TASK LIST
**A)** In the Crawlee issue thread, what does the maintainer suggest introducing so the command-line parameters reach the request handlers?
**B)** List every module that the first program in the Crawlee issue thread imports from.
**C)** Carry the Crawlee issue thread forward from its final line.

EXCERPT
────────────────────

Implement/document a way how to pass custom information to handlers #531

honzajavorek · 2024-09-15T17:34:48Z

honzajavorek
Sep 15, 2024

For the purposes of testability and nice code structure I thought I'd have some information dependency-injected top-down from the main function. I don't know how to do that. I'll illustrate my problem on a constant, but imagine there are some click options to my program which affect how the scraper behaves, so the value doesn't have to be immutable and the issue is the same. This is my program:

import re
import asyncio
from enum import StrEnum, auto

import click
from crawlee.beautifulsoup_crawler import (
    BeautifulSoupCrawler,
    BeautifulSoupCrawlingContext,
)
from crawlee.router import Router


LENGTH_RE = re.compile(r"(\d+)\s+min")


class Label(StrEnum):
    DETAIL = auto()


router = Router[BeautifulSoupCrawlingContext]()


@click.command()
def edison():
    asyncio.run(scrape())


async def scrape():
    crawler = BeautifulSoupCrawler(request_handler=router)
    await crawler.run(["https://edisonfilmhub.cz/program"])
    await crawler.export_data("edison.json", dataset_name="edison")


@router.default_handler
async def detault_handler(context: BeautifulSoupCrawlingContext):
    await context.enqueue_links(selector=".program_table .name a", label=Label.DETAIL)


@router.handler(Label.DETAIL)
async def detail_handler(context: BeautifulSoupCrawlingContext):
    context.log.info(f"Scraping {context.request.url}")

    description = context.soup.select_one(".filmy_page .desc3").text
    length_min = LENGTH_RE.search(description).group(1)
    # TODO get starts_at, then calculate ends_at

    await context.push_data(
        {
            "url": context.request.url,
            "title": context.soup.select_one(".filmy_page h1").text.strip(),
            "csfd_url": context.soup.select_one(".filmy_page .hrefs a")["href"],
        },
        dataset_name="edison",
    )

In the main function, I have certain information I want to pass down. For example I want "edison" to be an argument:

@click.command()
def edison():
    slug = "edison"
    asyncio.run(scrape(slug))

Then this is easy:

async def scrape(slug: str):
    crawler = BeautifulSoupCrawler(request_handler=router)
    await crawler.run(["https://edisonfilmhub.cz/program"])
    await crawler.export_data(f"{slug}.json", dataset_name=slug)

But then, how do I pass that slug down to the handlers? I have no idea. What do you suggest as the best approach?

janbuchar · 2024-09-17T12:54:41Z

janbuchar
Sep 17, 2024
Maintainer

I believe that what you want to achieve can be done using the language itself and there's no need to implement a robust dependency injection mechanism in Crawlee. I'm open to anything that might change my mind though.

If I understand this correctly, you receive some parameters on the command line and handle them with click. After that, you want to make these accessible in your request handler. Is there any need to keep your request handler on the top level of your file/module? In your situation, I would introduce a factory function that would take your parameters and use them to construct the crawler:

async def scrape(slug: str):
    crawler = create_crawler(slug)
    await crawler.run(["https://edisonfilmhub.cz/program"])
    await crawler.export_data(f"{slug}.json", dataset_name=slug)

def create_crawler(slug: str):
    router = Router[BeautifulSoupCrawlingContext]()
    crawler = BeautifulSoupCrawler(request_handler=router)

    @router.default_handler
    async def detault_handler(context: BeautifulSoupCrawlingContext):
        await context.enqueue_links(selector=".program_table .name a", label=Label.DETAIL)

────────────────────

DATASET EXCERPTS
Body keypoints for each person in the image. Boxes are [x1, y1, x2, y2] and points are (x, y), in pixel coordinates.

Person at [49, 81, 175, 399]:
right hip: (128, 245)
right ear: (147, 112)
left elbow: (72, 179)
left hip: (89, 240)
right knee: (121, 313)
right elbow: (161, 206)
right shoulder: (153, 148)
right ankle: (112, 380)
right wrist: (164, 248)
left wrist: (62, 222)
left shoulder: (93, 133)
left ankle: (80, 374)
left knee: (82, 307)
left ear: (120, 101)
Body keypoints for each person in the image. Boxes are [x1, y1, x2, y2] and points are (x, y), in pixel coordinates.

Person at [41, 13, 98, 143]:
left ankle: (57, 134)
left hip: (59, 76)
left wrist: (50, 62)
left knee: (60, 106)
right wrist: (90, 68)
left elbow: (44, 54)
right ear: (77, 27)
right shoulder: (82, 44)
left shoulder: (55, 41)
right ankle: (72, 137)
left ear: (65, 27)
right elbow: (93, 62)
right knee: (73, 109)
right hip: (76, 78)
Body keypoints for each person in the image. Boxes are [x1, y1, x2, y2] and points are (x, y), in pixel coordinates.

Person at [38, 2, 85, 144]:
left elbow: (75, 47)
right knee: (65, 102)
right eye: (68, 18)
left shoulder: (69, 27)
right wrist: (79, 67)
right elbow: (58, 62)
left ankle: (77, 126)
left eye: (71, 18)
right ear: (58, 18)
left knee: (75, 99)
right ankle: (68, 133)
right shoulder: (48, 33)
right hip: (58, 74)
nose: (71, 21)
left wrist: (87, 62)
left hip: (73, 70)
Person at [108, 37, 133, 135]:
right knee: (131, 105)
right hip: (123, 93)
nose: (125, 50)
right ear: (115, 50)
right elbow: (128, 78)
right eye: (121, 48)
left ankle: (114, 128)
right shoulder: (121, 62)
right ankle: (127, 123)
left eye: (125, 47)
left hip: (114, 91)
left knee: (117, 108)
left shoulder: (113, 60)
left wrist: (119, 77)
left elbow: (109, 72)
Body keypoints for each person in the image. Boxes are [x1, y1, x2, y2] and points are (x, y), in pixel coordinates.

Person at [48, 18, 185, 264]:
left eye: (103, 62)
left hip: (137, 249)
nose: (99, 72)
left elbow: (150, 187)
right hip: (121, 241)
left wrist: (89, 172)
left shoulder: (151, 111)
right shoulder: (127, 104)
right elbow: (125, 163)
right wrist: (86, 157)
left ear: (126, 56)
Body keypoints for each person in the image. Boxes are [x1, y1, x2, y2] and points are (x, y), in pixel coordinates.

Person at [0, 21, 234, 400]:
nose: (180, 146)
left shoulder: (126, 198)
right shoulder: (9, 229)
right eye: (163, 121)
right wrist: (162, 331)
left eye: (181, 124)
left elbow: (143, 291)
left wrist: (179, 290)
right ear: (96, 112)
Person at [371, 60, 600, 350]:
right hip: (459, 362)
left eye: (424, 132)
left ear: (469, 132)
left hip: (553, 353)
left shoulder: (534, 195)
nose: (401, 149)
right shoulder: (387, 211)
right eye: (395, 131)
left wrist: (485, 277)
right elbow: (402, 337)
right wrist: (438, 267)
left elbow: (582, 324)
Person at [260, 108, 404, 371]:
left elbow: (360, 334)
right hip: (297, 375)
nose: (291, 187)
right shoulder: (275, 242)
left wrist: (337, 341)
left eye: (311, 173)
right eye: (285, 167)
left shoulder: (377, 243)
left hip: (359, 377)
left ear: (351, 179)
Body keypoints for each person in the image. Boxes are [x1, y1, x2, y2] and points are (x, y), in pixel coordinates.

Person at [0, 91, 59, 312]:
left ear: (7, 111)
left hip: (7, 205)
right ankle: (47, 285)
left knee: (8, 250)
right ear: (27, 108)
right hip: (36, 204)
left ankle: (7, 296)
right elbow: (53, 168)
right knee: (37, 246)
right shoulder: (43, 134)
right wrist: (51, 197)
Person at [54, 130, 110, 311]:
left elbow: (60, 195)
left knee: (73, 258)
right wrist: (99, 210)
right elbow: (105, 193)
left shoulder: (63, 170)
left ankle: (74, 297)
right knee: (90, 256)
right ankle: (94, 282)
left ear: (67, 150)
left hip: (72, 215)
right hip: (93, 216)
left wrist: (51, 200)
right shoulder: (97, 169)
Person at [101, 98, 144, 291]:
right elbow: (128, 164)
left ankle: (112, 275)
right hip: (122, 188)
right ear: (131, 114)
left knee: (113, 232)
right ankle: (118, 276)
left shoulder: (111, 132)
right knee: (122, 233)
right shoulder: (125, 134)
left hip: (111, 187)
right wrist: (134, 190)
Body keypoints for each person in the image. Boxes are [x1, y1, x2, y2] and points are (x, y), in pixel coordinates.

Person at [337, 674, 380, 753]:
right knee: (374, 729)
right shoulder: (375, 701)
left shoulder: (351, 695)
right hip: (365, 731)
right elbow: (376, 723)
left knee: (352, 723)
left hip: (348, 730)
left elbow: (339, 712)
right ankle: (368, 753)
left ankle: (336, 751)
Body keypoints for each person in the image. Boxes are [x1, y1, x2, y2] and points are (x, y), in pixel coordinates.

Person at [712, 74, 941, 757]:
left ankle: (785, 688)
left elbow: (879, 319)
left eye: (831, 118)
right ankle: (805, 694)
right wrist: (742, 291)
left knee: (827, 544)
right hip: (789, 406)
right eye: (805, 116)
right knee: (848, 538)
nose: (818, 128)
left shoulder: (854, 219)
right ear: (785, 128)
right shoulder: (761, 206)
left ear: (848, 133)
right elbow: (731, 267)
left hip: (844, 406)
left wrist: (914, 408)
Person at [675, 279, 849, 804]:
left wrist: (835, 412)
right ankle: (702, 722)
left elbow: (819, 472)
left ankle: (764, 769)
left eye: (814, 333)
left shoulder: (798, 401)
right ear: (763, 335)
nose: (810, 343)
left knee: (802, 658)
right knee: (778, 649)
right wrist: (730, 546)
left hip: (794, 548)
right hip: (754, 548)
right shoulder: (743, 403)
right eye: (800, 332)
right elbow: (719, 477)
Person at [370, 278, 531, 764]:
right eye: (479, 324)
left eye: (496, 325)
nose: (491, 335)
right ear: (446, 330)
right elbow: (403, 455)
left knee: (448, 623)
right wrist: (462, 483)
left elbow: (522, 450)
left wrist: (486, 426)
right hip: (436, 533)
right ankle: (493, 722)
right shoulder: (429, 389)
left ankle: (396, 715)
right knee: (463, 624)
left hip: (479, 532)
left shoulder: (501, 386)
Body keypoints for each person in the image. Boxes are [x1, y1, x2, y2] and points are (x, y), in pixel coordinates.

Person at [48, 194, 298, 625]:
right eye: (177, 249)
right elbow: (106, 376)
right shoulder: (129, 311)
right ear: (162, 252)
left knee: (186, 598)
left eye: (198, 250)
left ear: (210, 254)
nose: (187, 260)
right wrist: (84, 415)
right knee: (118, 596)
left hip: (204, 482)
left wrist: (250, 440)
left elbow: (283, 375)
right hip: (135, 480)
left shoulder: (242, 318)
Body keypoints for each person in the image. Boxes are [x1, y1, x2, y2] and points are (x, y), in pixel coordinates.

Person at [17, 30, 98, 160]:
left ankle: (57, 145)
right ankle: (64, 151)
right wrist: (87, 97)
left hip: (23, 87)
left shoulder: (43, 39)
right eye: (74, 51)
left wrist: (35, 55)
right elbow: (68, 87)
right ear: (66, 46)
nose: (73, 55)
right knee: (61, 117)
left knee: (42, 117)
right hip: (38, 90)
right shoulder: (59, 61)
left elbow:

────────────────────

ANSWER SET
**A)** A factory function that takes the parameters and uses them to construct the crawler.

**B)** re, asyncio, enum, click, crawlee.beautifulsoup_crawler, crawlee.router

**C)**
    @router.handler(Label.DETAIL)
    async def detail_handler(context: BeautifulSoupCrawlingContext):
        context.log.info(f"Scraping {context.request.url}")

        description = context.soup.select_one(".filmy_page .desc3").text
        length_min = LENGTH_RE.search(description).group(1)
        # TODO get starts_at, then calculate ends_at

        await context.push_data(
            {
                "url": context.request.url,
                "title": context.soup.select_one(".filmy_page h1").text.strip(),
                "csfd_url": context.soup.select_one(".filmy_page .hrefs a")["href"],
            },
            dataset_name="edison",
        )
        
    return crawler

5 replies

honzajavorek Sep 17, 2024
Author

This is a possible workaround. It would lead to a single giant function in case I have several handlers. Something in me tells me I should keep the handlers as separate functions which I could later test, but perhaps that's just me (this is not meant as a sarcasm, but truly as a consideration that my preference may not be mainstream), and also, with my current knowledge of Crawlee I have no idea how I'd actually test them, e.g. what's the easiest way to create and populate BeautifulSoupCrawlingContext with something pre-prepared in e.g. pytest.

honzajavorek Sep 17, 2024
Author

Hmm, I could keep the handlers minimal and have separate, ideally pure and nicely testable functions... Yeah, that could be an approach, too, I guess. Thanks!

janbuchar Sep 17, 2024
Maintainer

Honestly, it also might be just me 🙂 I work with JS as well and functions that return functions are pretty natural to me. If you want to be more granular, you could also make a "factory" for each of your handlers.

If testability is the only concern, I think that having a huge function that defines your handlers and builds the router isn't a major problem - you are free to test each "branch" separately thanks to labels.

Regarding pre-populating contexts, well, they are pretty simple dataclasses, and I think nothing keeps you from building those in any way you like, possibly utilizing unittest.mock. However, I'm not sure about the value of such tests. I believe that mocking HTTP responses, for example, would be a more practical approach.

honzajavorek Sep 18, 2024
Author

With Scrapy I sometimes call the individual methods in tests. But as you mention, something similar should be possible using labels. I'll see where I end up with Crawlee.

functions that return functions are pretty natural to me

To me too, but this is a factory, I don't see functions returning functions anywhere in the examples (except for the decorators). Maybe you meant the closures?

The example you provided actually looks a lot like Scrapy, but with the difference that in Scrapy I can access the methods. Let me do a few changes:

class Spider:
    def __init__(self):
        ...
        # router = Router[BeautifulSoupCrawlingContext]()
        # crawler = BeautifulSoupCrawler(request_handler=router)

    # @router.default_handler
    async def detault_handler(self):
        await self.enqueue_links(selector=".program_table .name a", handler=self.defail_handler)

    # @router.handler(Label.DETAIL)
    async def detail_handler(self):
        self.log.info(f"Scraping {self.request.url}")

        description = self.soup.select_one(".filmy_page .desc3").text
        length_min = LENGTH_RE.search(description).group(1)
        await self.push_data(
            {
                "url": context.request.url,
                "title": context.soup.select_one(".filmy_page h1").text.strip(),
                "csfd_url": context.soup.select_one(".filmy_page .hrefs a")["href"],
            },
            dataset_name="edison",
        )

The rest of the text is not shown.